*** PROVIDED DATA ***

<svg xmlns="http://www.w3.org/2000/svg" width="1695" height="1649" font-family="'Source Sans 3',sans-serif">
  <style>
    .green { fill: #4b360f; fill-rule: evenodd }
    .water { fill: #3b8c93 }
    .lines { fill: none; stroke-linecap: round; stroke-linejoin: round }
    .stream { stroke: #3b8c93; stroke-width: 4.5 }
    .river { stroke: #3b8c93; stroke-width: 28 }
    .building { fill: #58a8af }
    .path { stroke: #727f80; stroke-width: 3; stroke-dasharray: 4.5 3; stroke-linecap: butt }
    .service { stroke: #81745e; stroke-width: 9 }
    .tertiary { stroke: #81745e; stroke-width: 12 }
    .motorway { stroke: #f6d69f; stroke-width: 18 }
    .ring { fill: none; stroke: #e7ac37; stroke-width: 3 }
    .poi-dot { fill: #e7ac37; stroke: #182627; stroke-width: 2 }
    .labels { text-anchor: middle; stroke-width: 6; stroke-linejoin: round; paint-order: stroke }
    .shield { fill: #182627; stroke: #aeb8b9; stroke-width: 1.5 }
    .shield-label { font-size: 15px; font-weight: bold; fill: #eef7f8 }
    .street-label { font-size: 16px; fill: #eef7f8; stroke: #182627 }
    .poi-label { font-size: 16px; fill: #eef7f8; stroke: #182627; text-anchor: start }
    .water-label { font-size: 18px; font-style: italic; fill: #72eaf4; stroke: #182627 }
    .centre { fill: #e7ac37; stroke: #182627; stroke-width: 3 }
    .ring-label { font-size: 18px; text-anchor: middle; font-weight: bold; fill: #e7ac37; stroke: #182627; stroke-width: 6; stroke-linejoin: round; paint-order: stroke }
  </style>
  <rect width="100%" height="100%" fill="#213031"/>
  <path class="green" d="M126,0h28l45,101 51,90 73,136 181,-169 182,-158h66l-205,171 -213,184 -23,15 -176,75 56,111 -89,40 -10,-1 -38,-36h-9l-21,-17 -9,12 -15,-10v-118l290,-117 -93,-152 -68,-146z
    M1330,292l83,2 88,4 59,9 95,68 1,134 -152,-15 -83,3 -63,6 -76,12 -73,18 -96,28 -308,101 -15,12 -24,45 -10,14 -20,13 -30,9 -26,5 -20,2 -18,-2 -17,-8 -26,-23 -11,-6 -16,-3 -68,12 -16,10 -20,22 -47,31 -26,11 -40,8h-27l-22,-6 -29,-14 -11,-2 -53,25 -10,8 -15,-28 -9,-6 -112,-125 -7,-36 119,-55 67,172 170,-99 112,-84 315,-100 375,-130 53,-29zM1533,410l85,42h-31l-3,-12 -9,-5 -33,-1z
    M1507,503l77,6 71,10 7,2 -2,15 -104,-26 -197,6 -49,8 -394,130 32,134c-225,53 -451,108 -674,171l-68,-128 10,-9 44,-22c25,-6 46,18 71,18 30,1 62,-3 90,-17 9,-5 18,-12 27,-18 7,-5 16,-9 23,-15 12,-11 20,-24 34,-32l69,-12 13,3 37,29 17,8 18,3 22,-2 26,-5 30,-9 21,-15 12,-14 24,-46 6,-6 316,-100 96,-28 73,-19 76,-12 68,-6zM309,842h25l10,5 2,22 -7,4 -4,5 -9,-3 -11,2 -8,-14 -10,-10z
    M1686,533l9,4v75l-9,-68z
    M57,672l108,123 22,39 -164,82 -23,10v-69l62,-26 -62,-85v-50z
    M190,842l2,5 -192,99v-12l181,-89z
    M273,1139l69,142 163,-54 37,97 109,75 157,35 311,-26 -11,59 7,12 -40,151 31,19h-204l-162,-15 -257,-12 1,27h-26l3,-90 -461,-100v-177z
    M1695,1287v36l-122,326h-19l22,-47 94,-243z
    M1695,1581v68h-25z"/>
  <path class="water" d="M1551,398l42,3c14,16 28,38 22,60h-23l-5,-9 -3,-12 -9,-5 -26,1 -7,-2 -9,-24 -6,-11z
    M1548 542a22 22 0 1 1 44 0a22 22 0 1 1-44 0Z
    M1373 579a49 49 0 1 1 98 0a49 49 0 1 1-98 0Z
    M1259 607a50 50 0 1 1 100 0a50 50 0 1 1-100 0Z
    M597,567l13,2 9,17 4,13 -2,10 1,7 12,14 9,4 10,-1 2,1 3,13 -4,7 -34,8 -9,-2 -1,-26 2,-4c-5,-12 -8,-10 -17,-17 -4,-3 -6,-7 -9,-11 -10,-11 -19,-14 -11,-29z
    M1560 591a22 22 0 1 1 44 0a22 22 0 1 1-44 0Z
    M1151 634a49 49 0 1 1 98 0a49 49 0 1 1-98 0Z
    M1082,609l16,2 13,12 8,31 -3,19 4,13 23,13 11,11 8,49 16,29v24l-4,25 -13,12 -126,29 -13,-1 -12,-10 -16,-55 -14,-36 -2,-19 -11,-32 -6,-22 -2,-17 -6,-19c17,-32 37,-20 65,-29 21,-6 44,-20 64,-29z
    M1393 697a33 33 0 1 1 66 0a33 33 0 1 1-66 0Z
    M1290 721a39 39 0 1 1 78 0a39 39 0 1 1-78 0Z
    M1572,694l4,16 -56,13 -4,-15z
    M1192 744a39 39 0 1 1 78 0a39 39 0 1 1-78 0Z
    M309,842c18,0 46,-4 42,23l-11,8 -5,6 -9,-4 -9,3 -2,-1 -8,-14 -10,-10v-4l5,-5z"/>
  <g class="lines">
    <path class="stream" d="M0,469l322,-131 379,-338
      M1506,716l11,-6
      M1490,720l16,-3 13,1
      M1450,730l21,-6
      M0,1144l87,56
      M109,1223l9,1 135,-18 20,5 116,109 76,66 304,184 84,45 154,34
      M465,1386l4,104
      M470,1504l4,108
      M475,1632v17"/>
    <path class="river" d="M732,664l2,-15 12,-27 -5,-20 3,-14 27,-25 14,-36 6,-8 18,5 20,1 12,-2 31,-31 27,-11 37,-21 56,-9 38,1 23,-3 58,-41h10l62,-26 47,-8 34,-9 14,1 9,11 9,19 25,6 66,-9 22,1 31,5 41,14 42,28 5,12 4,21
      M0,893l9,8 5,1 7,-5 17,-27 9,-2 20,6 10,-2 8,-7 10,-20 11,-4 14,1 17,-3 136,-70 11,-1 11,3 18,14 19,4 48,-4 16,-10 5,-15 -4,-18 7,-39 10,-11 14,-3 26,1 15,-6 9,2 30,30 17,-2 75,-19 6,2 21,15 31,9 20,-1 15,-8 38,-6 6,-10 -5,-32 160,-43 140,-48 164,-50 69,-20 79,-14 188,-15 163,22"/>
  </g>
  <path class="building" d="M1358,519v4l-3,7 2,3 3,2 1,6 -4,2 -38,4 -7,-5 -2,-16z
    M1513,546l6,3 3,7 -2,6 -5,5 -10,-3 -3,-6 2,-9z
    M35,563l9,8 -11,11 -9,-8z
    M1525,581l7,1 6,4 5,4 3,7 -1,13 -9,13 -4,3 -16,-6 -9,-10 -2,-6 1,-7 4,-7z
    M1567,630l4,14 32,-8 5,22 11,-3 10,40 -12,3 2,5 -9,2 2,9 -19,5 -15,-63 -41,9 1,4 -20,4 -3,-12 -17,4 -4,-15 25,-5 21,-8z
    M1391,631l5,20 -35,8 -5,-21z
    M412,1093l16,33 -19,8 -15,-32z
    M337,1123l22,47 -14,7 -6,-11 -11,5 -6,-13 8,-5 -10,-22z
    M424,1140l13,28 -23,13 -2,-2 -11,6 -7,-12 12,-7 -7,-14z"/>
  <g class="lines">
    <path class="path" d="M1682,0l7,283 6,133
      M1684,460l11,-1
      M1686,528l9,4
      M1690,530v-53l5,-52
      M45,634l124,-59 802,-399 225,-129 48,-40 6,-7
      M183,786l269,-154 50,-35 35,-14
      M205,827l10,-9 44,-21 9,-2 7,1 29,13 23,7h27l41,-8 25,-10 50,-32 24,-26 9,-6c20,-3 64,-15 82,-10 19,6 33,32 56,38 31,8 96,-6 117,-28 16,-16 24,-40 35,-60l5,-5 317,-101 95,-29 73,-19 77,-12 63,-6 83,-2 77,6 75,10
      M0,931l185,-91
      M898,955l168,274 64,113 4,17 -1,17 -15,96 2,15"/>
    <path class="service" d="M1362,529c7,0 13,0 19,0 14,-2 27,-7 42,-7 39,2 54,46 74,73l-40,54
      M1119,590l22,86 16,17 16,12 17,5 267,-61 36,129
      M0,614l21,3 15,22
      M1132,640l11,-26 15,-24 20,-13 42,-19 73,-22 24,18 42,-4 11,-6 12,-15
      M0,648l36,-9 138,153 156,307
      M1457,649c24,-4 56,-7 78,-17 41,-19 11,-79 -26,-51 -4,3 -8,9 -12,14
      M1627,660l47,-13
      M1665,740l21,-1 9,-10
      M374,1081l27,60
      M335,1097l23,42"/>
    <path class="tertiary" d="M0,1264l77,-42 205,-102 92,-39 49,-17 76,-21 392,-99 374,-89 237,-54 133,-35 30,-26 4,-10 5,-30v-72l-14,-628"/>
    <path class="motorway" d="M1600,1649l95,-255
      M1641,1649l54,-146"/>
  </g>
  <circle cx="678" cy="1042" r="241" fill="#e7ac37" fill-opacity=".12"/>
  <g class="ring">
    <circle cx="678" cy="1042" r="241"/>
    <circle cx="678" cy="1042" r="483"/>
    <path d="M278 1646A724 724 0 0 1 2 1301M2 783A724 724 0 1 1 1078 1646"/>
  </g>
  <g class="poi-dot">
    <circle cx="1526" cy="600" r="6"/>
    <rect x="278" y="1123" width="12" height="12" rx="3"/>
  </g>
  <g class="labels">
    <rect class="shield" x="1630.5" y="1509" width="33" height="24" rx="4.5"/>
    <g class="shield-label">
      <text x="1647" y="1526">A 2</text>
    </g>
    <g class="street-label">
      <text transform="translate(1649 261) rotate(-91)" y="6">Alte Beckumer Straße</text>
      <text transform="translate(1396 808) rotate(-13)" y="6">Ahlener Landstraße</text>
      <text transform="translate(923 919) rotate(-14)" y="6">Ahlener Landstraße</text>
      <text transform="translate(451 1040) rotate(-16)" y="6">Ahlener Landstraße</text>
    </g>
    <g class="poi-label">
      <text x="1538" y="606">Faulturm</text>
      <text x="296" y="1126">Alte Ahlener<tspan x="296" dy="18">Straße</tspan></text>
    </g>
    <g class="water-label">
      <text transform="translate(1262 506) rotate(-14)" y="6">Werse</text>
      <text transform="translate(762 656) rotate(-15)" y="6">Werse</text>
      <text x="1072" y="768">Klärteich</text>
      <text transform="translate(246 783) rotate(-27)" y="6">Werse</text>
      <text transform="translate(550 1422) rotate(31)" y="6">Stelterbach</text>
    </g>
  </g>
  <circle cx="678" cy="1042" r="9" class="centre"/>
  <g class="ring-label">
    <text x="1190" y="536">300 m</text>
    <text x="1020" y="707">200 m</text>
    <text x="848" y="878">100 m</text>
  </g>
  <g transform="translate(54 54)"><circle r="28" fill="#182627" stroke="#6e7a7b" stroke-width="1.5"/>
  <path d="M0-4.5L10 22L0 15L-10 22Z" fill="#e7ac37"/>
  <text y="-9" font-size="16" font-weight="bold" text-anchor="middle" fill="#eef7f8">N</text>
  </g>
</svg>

*** End of PROVIDED DATA ***

- [REQUIRED ACTION] From the entries, copy out each line containing the word "none".

- [SOLUTION TO THIS PROBLEM]
    .lines { fill: none; stroke-linecap: round; stroke-linejoin: round }
    .ring { fill: none; stroke: #e7ac37; stroke-width: 3 }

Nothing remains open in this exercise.